Я так и подскочила. Я? Клички? Сама?! В мечтах я только этим и занималась. У меня было готово больше сотни вариантов с различными сочетаниями букв. Их все носили выдуманные лошади, но судьба неожиданно дала мне шанс.
— Какие? — откликнулась я.
— Для кобылок. Первая буква «х», а в середине должна быть «в».
Я немедленно отложила отчеты и раскрыла тетрадь.
— Халва! — уже через секунду предложила я.
— Есть такая уже, — осадил меня начкон.
— Хвала, — выдала я второй вариант.
— И такая есть…
Я помедлила, перелистывая в памяти словарь. Когда набралось около пяти подходящих слов женского рода, я заговорила снова:
— А вот такие — Хвальба, Хвороба, Хвоя… Хватка…
— Да было все! — Мирослав Иосифович, казалось, с трудом скрывал досаду. — Сами виноваты — дали маткам такие клички, вот теперь мучаемся.
Насколько я успела узнать, сразу два производителя тракененской породы — а именно для нее предназначались имена — носили практически одинаковые клички: Вихрь и Ветерок. То есть в хозяйстве действительно могли быть сложности с кличками.

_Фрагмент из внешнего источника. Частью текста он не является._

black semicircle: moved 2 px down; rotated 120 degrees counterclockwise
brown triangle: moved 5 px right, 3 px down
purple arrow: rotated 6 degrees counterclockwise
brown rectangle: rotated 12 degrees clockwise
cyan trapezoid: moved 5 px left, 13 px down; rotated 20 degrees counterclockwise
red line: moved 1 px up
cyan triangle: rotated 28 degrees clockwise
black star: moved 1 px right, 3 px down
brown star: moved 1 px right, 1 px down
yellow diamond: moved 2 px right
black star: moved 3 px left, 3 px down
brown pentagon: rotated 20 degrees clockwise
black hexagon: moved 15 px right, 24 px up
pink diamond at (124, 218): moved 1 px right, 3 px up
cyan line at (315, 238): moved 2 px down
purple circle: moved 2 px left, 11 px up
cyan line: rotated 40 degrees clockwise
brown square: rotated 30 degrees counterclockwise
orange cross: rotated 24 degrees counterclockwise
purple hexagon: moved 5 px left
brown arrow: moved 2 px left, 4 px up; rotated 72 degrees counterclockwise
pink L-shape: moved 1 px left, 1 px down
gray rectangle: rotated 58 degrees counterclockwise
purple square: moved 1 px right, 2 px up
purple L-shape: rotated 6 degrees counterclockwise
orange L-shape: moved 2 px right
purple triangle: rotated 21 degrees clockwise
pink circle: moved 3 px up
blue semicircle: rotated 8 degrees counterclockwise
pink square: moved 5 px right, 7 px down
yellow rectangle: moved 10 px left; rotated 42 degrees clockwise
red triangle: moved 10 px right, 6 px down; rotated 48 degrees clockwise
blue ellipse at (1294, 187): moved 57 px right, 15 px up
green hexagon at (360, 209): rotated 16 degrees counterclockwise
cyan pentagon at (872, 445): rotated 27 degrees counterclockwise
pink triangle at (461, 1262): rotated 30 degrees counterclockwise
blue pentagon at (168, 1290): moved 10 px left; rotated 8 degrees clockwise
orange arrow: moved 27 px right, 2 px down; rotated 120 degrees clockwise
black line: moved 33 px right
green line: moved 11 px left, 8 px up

Пока я соображала, наступило время обеда и меня выгнали на улицу. Начкон запер кабинет и отправился домой, а я осталась как неприкаянная бродить по заснеженной территории конного завода, поминутно проваливаясь в сугробы и бормоча под нос: «Хва-стунья… Хво-статая… Нет, не пойдет!.. Тогда Хав-ронья?..» Со стороны могло показаться, что я не в своем уме. Может, так оно и было?
В раздумьях я незаметно дошла до конечной автобуса на маленькой площади, около которой виднелся магазин. В том же доме обнаружилась и столовая, все стены которой покрывала роспись — лошади на фоне окрестной природы. Отдельные детали пейзажа были прорисованы так четко, что поневоле задумаешься: а не писал ли художник-оформитель с натуры?
В первый день я ела, не чувствуя вкуса. Мое первое поручение заинтересовало меня, и к тому времени, как я вернулась в контору и Мирослав Иосифович открыл дверь, у меня были готовы несколько вариантов.
— Хваленая и Хворостина!
Как ни странно, эти варианты самому начкону еще не приходили в голову и были приняты благосклонно. Так на конезаводе появились мои крестницы.